Friday, August 26, 2005


I am proud to have discovered this splendid restaurant as a visitor to Los Angeles, prior to moving here and reading "Counter Intelligence". My friend Adam and I were driving toward Guitar Center on Sunset and the lookout was somewhat bleak. I spotted the minimall sign reading simply "Uzbekistan" [7077 Sunset Blvd. 323-464-3663 Hollywood] and we immediately pulled in for a delicious lunch special. More high end than most of the places in my website but still a great value, Uzbekistan delivers the goods with over-the-top Russian murals, a deafening violin trio on weekends, Russian language TV and most importantly the best Central Asian food I have eaten. I recently ate my tastiest meal ever there and can report some recommendations.

We ordered the plov (rice dish = pilaf = pollo) and karsky kabob (lamb chops), then paused for suggestions only to have the waiter reply that our requested items were the most quintessentially Uzbeki items. Unlike Persian pollo, plov is made with short grain rice and the spices are earthier with more cumin. Uzbekistan boasts that they are open from 11am until the last mouthfulu of plov, testifying to the popularity of the dish. Karsky kabob is lamb chops grilled to perfection, I generally prefer meat on the bone and these were even better than the regular lamb kabob we were generously given by some fellow diners (thanks, friendly Russian dudes!).

Chuchvara are fried meat dumplings, served with a mild tomato sauce. These were good but I suspect the boiled manti and pelmeni could be tastier. A good choice for the dumpling fanatic like me.

Pickled vegetables. Sounds prosaic? Not at a quality Russian restaurant where this stuff is essential. Juicy tomatoes, cucumbers and most essentially a half head of bright crimson cabbage that's vinegary and fermented. Maybe winters aren't so hard with treats like this to tide one over.

Eggplant and beef appetizer. I can't recall the name of this dish (begins with O) but the sliced roast beef and eggplant were a tasty combination. A nice change of pace from the eggplant-only stews common in the Balkans and Central Asia.

Blini with caviar. Louis Armstrong used to sign his letters "Red beans and ricely yours", and I've tried to think of other combinations with a similar ring. "Blini and borchstly yours" sort of works, except blini in my platonic ideal are paired with sour cream and caviar - in this case salmon caviar.
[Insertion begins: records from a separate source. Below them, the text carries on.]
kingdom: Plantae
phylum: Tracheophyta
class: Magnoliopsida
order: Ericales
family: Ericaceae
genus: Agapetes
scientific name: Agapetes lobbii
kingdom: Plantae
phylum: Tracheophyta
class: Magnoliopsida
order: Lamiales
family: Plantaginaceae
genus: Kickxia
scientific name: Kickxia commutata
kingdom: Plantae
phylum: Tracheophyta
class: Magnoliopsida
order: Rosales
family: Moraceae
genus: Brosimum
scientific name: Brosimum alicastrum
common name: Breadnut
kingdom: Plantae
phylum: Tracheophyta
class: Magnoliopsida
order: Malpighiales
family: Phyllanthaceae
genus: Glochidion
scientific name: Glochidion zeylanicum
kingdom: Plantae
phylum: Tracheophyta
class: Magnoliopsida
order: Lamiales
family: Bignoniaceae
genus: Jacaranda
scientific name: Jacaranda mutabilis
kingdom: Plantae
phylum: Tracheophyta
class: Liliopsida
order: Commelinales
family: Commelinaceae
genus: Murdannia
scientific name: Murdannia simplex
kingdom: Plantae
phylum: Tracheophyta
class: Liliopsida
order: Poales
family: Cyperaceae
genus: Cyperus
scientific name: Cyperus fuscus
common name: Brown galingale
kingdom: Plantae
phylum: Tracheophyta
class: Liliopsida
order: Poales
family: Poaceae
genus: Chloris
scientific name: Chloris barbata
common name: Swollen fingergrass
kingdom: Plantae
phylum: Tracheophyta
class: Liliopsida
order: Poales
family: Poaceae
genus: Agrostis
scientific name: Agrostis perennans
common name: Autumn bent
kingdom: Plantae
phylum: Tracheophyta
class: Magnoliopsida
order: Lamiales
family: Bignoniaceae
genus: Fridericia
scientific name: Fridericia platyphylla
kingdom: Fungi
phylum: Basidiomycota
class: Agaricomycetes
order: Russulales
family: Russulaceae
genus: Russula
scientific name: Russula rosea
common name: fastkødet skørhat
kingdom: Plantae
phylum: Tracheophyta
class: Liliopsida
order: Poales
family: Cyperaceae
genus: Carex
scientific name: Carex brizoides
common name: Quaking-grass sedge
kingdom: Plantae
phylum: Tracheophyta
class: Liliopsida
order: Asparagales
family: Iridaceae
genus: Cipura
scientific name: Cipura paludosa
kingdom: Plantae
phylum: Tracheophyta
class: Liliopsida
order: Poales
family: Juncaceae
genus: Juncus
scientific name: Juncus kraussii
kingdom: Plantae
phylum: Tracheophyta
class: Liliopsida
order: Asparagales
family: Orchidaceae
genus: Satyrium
One rolls the pancake into an irresistible Russian "burrito" - don't you love how Mexican food terms are used in this way, like "tamale" as a descriptor for Chinese jung/zongzi? Anyways, this dish reeked of delicate luxury as it should - figuratively because the caviar was high quality. Blini with caviar is one of the few foods I could stand to eat every single day.

Blini with strawberries. Much as I love blini and caviar, the dessert version is not half bad either. Blini are served with an amazingly thick and gooey strawberry syrup. Eat fast or it will solidify!

Uzbekistan really hit the spot for a celebration of my friend's move to Boston. Normally I would be suspicious of "the only X restaurant in town", but there are so many Russians in LA that this fear is allayed. At Uzbekistan, the food is prepared with care for people who know what they are coming for and that's a great recommendation.